Horticulture Research 8,
Article number: 138 (2021)
doi: https://doi.org/10.1038/s41438-021-00574-3
Views: 744

Received: 01 Jun 2020
Revised: 09 Apr 2021
Accepted: 12 Apr 2021
Published online: 01 Jun 2021

Abstract

Within large-fruited germplasm, fruit size is influenced by flat and globe shapes. Whereas flat fruits are smaller and retain better marketability, globe fruits are larger and more prone to cuticle disorders. Commercial hybrids are often developed from crosses between flat and globe shaped parents because flat shape is thought to be dominant and fruit size intermediate. The objectives of this study were to determine the genetic basis of flat/globe fruit shape in large-fruited fresh-market tomato germplasm and to characterize its effects on several fruit traits. Twenty-three advanced single plant selections from the Fla. 8000 × Fla. 8111B cross were selectively genotyped using a genome-wide SNP array, and inclusive composite interval mapping identified a single locus on the upper arm of chromosome 12 associated with shape, which we termed globe. A 238-plant F2 population and 69 recombinant inbred lines for this region from the same parents delimited globe to approximately 392-kilobases. A germplasm survey representing materials from multiple breeding programs demonstrated that the locus explains the flat/globe shape broadly. A single base insertion in an exon of Solyc12g006860, a gene annotated as a brassinosteroid hydroxylase, segregated completely with shape in all populations tested.

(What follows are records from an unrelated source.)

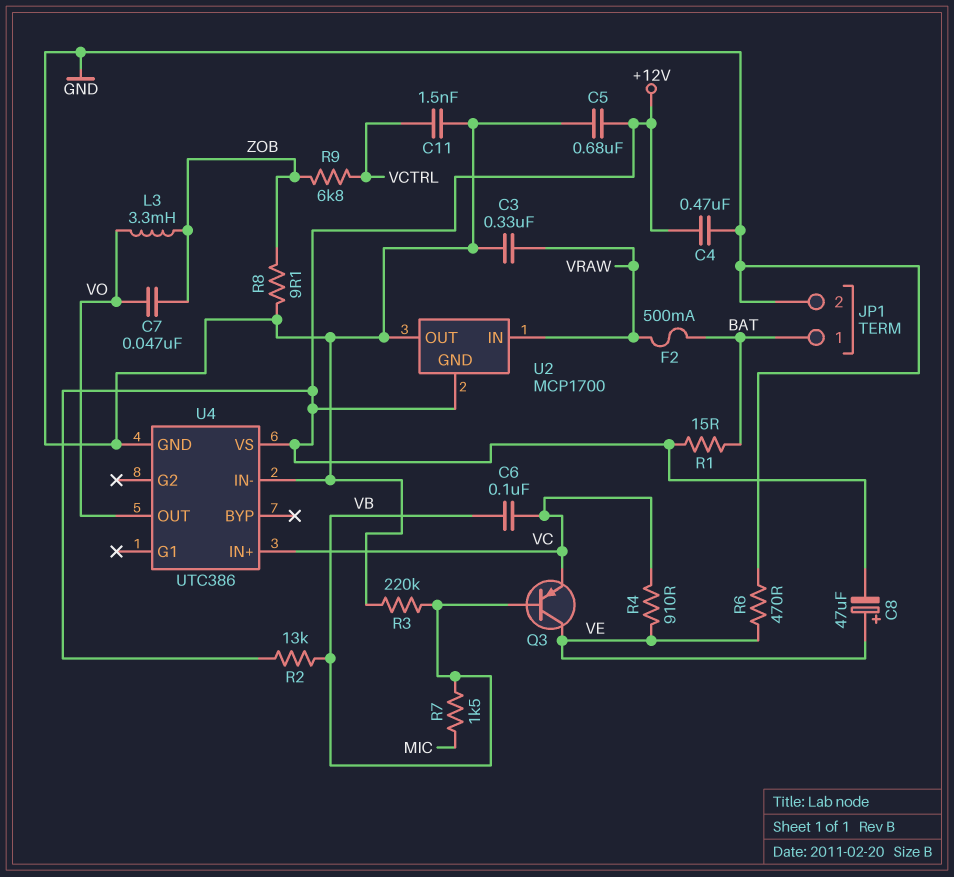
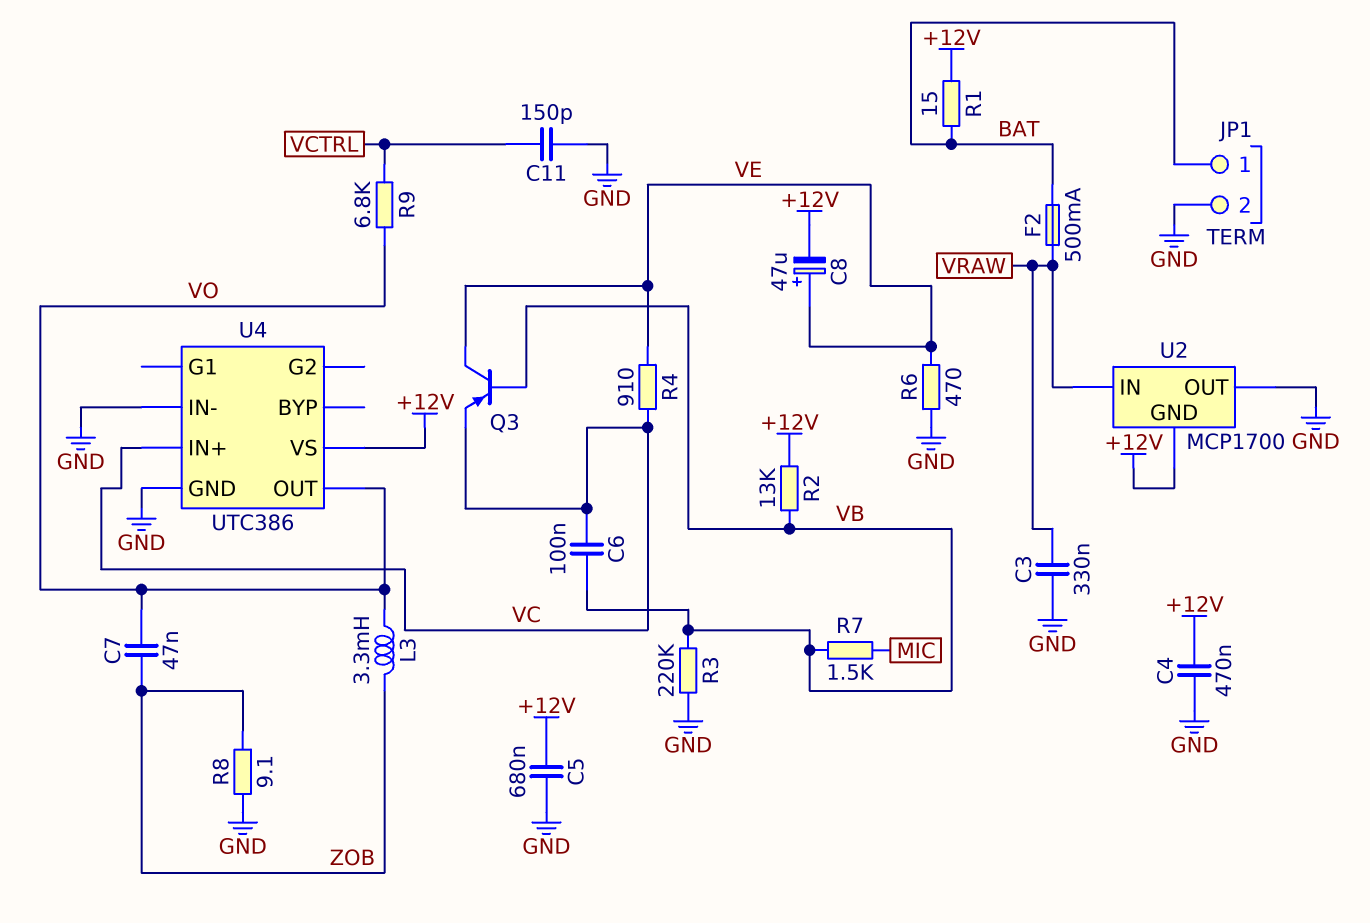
C11: 1.5nF (GND, VCTRL) -> 150pF (GND, VCTRL)
R9: 6.8k (VCTRL, ZOB) -> 6.8k (VCTRL, VO)

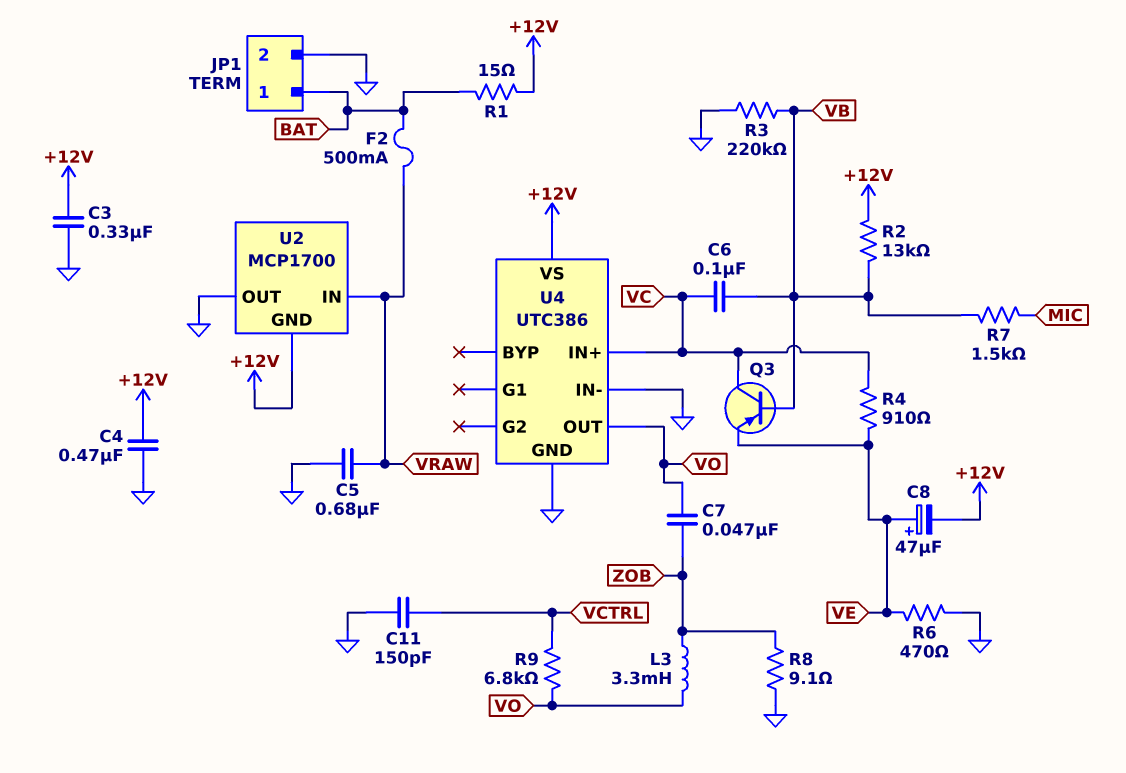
C3: 330nF (GND, VRAW) -> 330nF (+12V, GND)
C5: 680nF (+12V, GND) -> 680nF (GND, VRAW)
Q3: PNP (B VB, C VE, E VC) -> PNP (B VB, C VC, E VE)

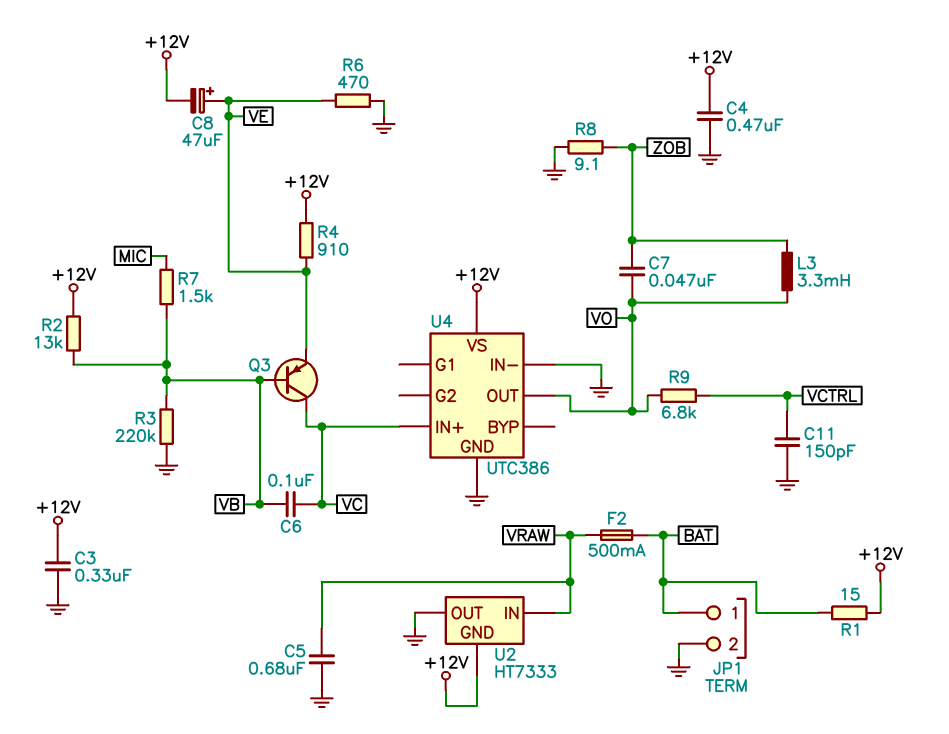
R4: 910 (VC, VE) -> 910 (+12V, VE)
U2: MCP1700 -> HT7333

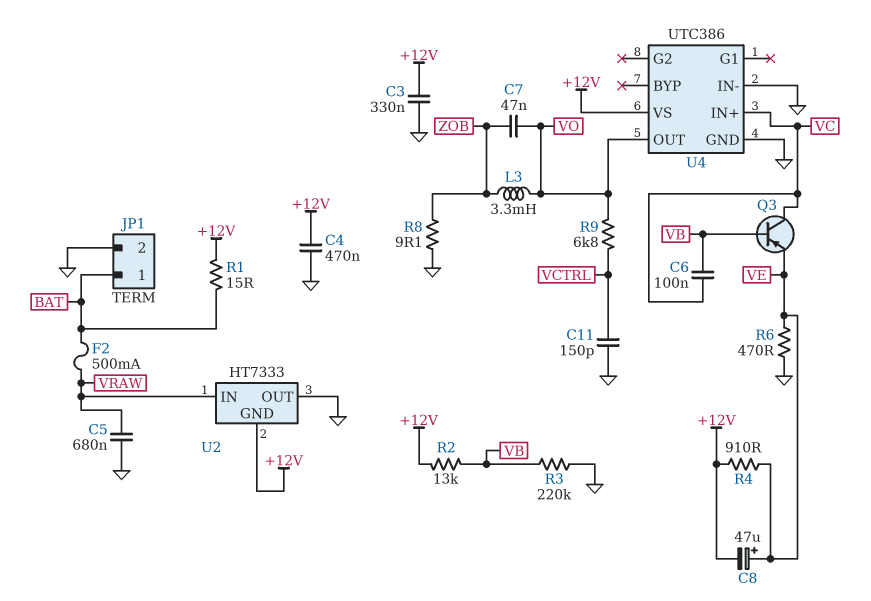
R7: 1.5k (MIC, VB) -> none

CRISPR/Cas9 knock out plants confirmed this gene as underlying the globe locus. In silico analysis of the mutant allele of GLOBE among 595 wild and domesticated accessions suggested that the allele arose very late in the domestication process. Fruit measurements in three genetic backgrounds evidenced that globe impacts fruit size and several fruit shape attributes, pedicel length/width, and susceptibility of fruit to weather check. The mutant allele of GLOBE appears mostly recessive for all traits except fruit size where it acts additively.